Reviews

Potentials

Dominic Mitchell‘s prize-winning new play centres on the lives of four young people who made a pact in their twenties that each one of them who didn’t fulfil their promise by the age of thirty would commit suicide. The four of them are all bound up inextricably in each other’s lives, but all have different ideas about whether the pact is still valid.

Benny (Sam Donovan) is the eldest of the four and today is his 30th birthday. He’s a promising musician who hasn’t quite made it yet and feels he is a failure. He’s prepared to go through with the suicide in order to achieve the fame he yearns for and his friend Max (Philip Brodie) is here to film the whole thing. Benny is a fairly simple creature who is prepared to be bullied by his friend Max who tells him that he has made arrangements to show the film at the Tate Modern. Max presents Benny with his birthday presents – a length of rope, some vodka and pills, and a cut throat razor.

Karen (Laura Murray) is a television producer of a reality show that exploits people with terminal illnesses, following the progress of the disease until death. This programme is of course inspired by the recent death of reality TV star Jade Goody. Max has got her along to witness Benny’s demise. The fourth member of the party is Frank (George Tovey) who used to be the lover of Karen until alcohol took him over. He is now in recovery, living in a commune in Dorset.
 

This black comedy has a dreamlike quality and the weirdness of the setting helps this illusion. A practical kitchen set with kitchen sink, cupboards, cooker etc on one side of the stage is juxtaposed with an arrangement of boxes containing Benny’s worldly goods on the other, which sit beneath a strange self-portrait and a poem by Sylvia Plath painted on the wall. In the centre is a huge TV monitor which shows everything the camera is recording. An accomplished effort all-round.

== == ==

WHAT YOU WILL DO:
• a. In the review, what presents does Max give Benny for his birthday?
• b. Extract the passage of the review starting with "Benny (Sam Donovan)" and going on through "cut throat razor.".
Work only from the review.

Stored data

== == ==

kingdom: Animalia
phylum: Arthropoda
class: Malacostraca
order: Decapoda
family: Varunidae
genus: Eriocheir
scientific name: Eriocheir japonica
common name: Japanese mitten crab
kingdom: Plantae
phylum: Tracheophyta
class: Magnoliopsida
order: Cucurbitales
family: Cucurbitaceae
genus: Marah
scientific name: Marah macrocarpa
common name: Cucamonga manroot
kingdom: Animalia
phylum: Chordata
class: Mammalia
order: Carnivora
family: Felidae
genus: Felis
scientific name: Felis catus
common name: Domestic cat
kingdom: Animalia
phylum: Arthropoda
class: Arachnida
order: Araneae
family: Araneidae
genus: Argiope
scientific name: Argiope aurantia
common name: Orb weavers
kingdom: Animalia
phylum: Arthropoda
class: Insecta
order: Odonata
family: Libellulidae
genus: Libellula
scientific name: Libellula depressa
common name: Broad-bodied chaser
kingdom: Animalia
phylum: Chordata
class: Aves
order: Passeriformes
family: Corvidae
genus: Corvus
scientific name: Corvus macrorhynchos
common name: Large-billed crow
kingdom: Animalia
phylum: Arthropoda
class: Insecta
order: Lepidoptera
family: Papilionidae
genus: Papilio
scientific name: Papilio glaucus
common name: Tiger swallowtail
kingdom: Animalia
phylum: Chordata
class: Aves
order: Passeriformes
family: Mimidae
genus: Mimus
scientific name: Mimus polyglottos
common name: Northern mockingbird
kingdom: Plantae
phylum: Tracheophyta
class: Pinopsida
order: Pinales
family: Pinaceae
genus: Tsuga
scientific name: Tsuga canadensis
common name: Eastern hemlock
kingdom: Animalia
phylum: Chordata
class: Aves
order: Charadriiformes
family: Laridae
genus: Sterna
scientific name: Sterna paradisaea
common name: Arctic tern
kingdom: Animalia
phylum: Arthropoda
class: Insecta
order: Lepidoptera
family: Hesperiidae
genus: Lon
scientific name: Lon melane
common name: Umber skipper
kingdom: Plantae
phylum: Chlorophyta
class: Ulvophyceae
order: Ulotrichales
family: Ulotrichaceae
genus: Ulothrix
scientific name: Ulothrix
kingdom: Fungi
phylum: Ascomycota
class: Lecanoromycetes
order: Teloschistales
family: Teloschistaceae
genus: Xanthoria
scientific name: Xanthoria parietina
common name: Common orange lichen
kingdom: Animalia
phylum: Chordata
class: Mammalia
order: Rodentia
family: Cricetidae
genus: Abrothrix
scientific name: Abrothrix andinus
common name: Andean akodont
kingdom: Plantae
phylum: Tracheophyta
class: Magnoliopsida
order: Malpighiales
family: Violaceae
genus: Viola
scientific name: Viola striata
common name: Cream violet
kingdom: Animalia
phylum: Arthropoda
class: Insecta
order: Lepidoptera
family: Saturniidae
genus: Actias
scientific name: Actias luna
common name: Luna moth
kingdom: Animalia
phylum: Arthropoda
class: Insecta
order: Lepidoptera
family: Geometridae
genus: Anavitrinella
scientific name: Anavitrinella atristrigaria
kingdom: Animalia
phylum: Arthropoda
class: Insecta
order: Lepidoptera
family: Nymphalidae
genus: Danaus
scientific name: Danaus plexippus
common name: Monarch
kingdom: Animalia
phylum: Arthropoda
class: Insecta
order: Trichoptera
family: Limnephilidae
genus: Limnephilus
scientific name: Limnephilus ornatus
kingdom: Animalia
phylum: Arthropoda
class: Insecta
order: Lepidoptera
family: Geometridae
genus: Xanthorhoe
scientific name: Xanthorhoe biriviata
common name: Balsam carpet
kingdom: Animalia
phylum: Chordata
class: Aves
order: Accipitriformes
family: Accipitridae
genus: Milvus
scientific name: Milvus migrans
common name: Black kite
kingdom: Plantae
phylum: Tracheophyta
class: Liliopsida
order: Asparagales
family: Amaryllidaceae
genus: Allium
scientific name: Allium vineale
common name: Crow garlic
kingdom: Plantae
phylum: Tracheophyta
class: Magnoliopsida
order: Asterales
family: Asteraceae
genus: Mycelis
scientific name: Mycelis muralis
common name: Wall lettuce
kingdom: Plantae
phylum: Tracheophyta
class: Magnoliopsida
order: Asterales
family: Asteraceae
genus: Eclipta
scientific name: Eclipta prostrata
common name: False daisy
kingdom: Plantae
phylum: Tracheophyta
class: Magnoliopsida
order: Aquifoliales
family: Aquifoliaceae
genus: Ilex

== == ==

TASK-BY-TASK RESULTS:
• a. A length of rope, some vodka and pills, and a cut throat razor.

• b.
Benny (Sam Donovan) is the eldest of the four and today is his 30th birthday. He’s a promising musician who hasn’t quite made it yet and feels he is a failure. He’s prepared to go through with the suicide in order to achieve the fame he yearns for and his friend Max (Philip Brodie) is here to film the whole thing. Benny is a fairly simple creature who is prepared to be bullied by his friend Max who tells him that he has made arrangements to show the film at the Tate Modern. Max presents Benny with his birthday presents – a length of rope, some vodka and pills, and a cut throat razor.